Tannenwald noted that although Brown’s Open Curriculum was put in place to reduce the emphasis on grades, the pressure put on instructors to bump student grades up is evidence the policy has failed to do so. “Brown students deserve a better grading system. And so does the faculty,” she added.
McLaughlin said he has not seen any official policy changes to tackle grade inflation at Brown during his tenure, though the question of incorporating pluses and minuses into grades has inspired public discussion several times.
In 2006, the College Curriculum Council voted on whether to add pluses and minuses to grades and rejected the proposal in a vote of seven to six, The Herald previously reported. In a 2003 poll conducted by the Sheridan Center for Teaching and Learning, 82% of faculty members supported the addition of pluses and minuses, The Herald previously reported –– but only 24.6% of students supported the proposal in the 2006 Herald poll.
Some others argue that inflated grades have little bearing on the habits and reputations of Brown students.
“You wouldn't get into this school if you were not in the top 5% of your (high) school,” Alex Cooper-Hohn ’23.5 said. “These are all people who worked very, very hard to get into here, and it's not like the academic habits are going to shift astronomically.”
“Employers already know Brown students are smart,” Cooper-Hohn said. “It comes with Brown’s reputation.”
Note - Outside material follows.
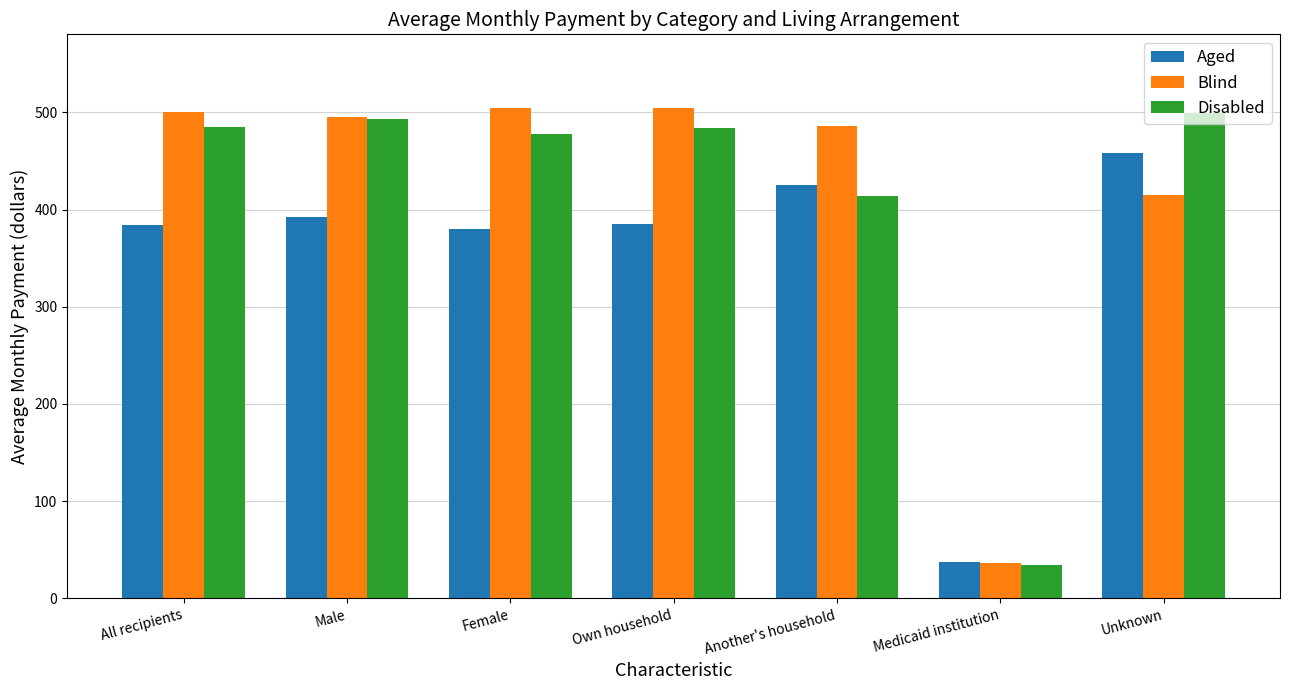

Between All recipients and Medicaid institution, which series saw the biggest shift?

Blind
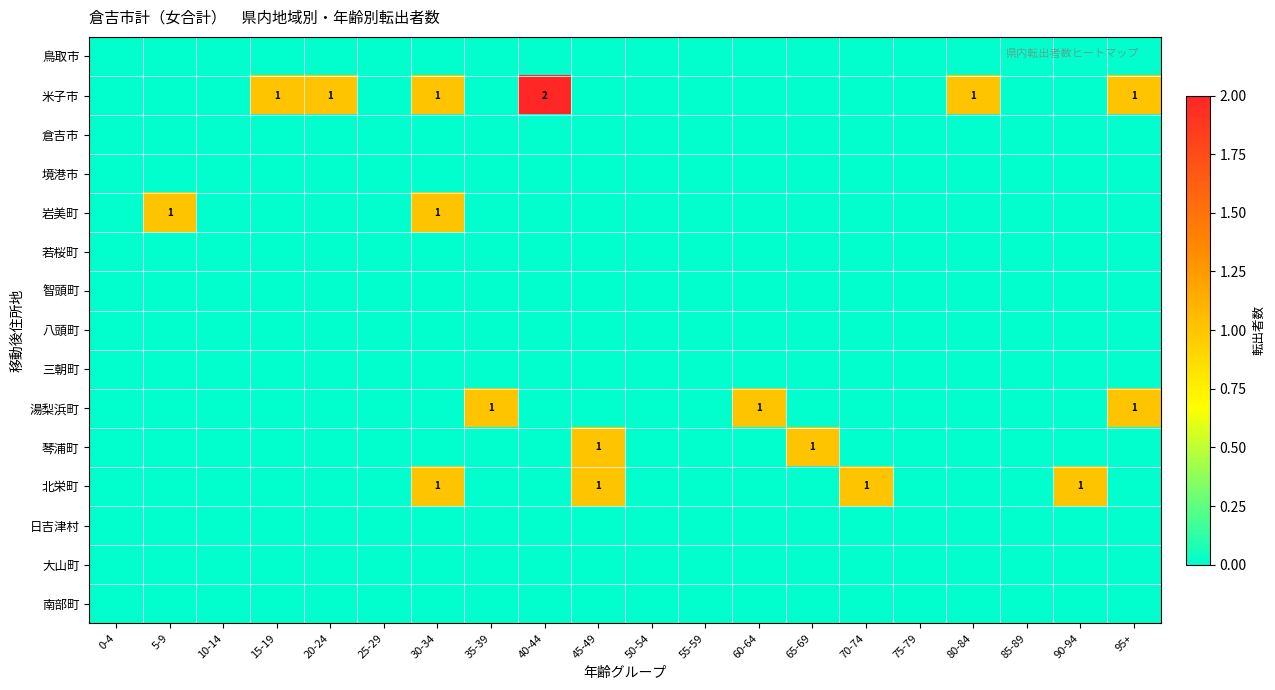

Is it true that 北栄町 equals 1 at 90-94?

True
But Kevin Masse ’25 argued that grade inflation can allow privileged students to gain status through Brown without having to meet high standards.
Still, Cooper-Hohn believes limiting high grades could be detrimental to student learning. “I have a really good friend who got a 70% in organic chemistry and who loved computational biology,” Cooper-Hohn said. “After he got that grade he said, ‘I'm clearly not made for this,’ ” prompting a switch to pursuing finance.
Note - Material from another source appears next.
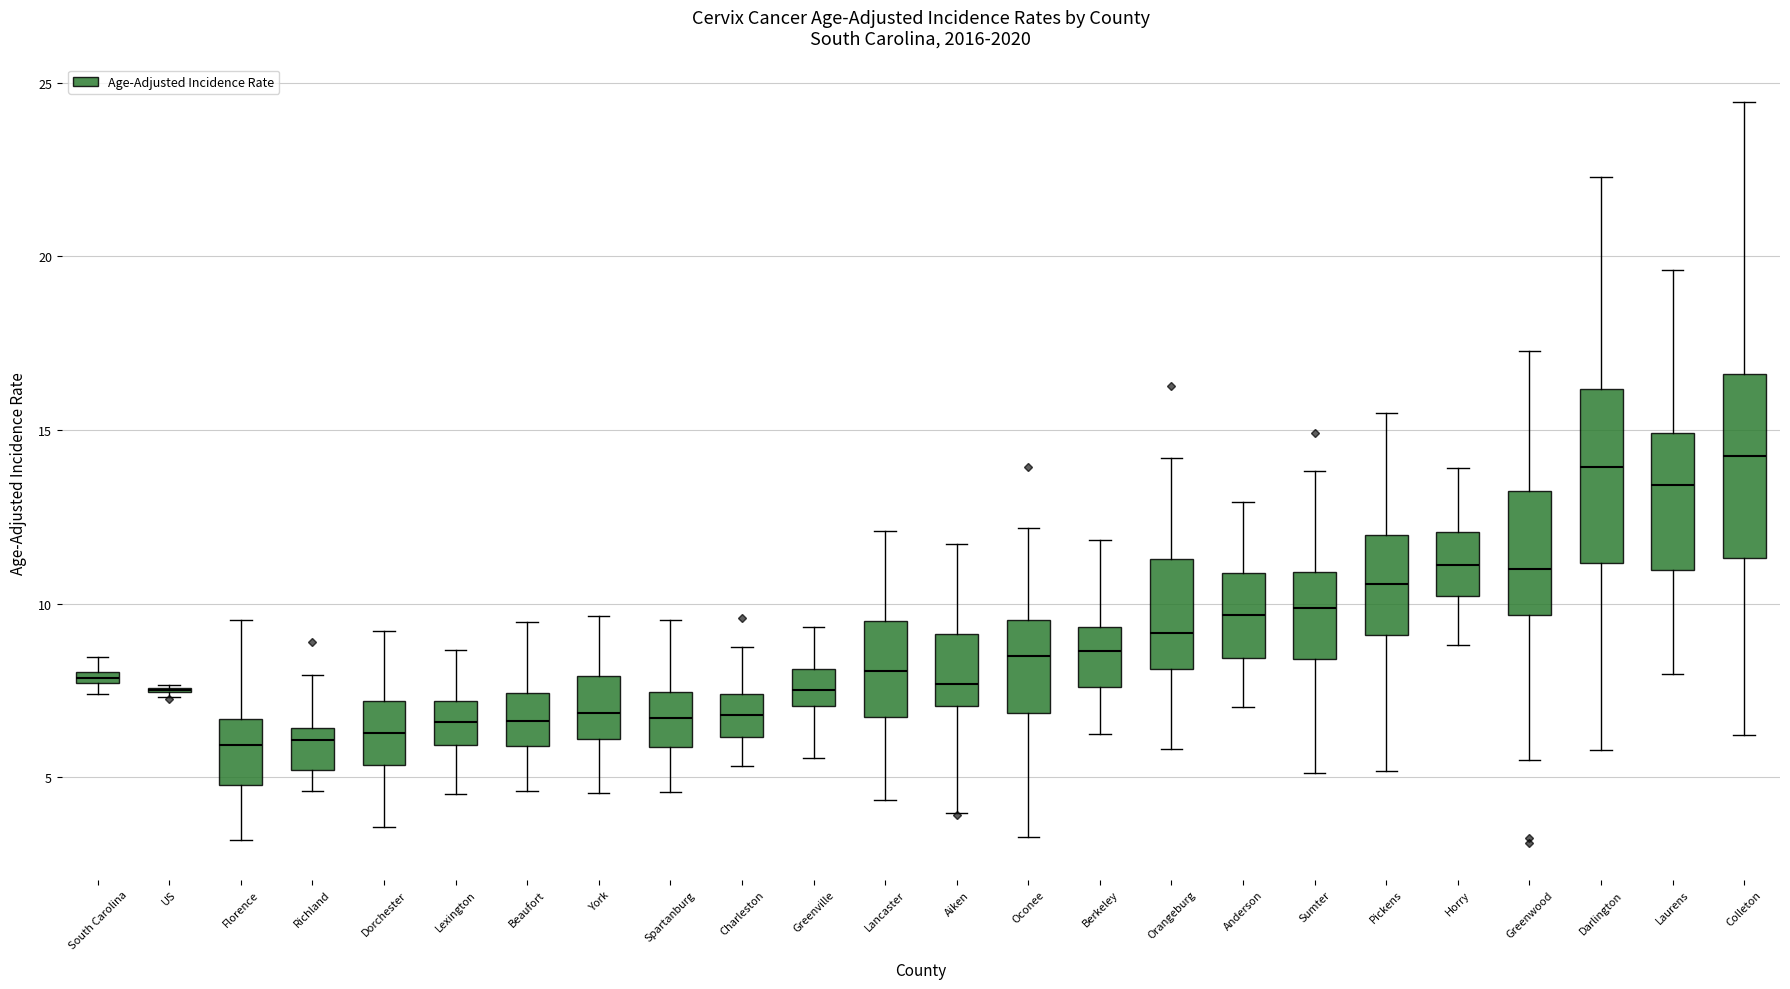

Where does the lower whisker of the box for Pickens end on the y-axis? The values are not printed on the chart, so give them approximately, as read against the axis.

5.0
Ultimately, Cooper-Hohn said, the end goal of college should be to support the “mastery of skills to add to society.”
Ella Spungen ’23.5 suggested that grade inflation may also promote student learning by alleviating anxiety. “The pressure cooker environment is not conducive to learning. … I would rather there be a focus on students' mental health and well-being and have professors get creative with ways to motivate students that go beyond grades,” she said.
Spungen added that grades are never a perfect metric, as they do not necessarily reflect “how difficult or intellectually challenging or stimulating a class is.”
Zia agreed on the importance of prioritizing learning over assessment, but argued that testing and grading can be crucial to the learning process. Graded “assignments provide students with an opportunity to consolidate knowledge, to apply their learning to new topics and to gain feedback from instructors on how they are doing,” he wrote. He also quoted the 1968 student-written “Draft of a Working Paper for Education at Brown University” — a document that helped inspire Brown’s Open Curriculum and grading policy and argued that performance evaluation is just one of several benefits of testing.
“We’ll continue to track data on undergraduate grades over the next few years to see if that stabilizes,” Paxson wrote. “If at any point there is a need to explore measures related to how students are assessed, we would look to the Brown faculty to develop the best approach.”
Correction: A previous version of this story contained graphics and interactives titled "Brown Undergraduate Grade Distribution since 1993" that used partially incorrect data. The updated graphics have been fixed with the correct numbers. The Herald regrets the error.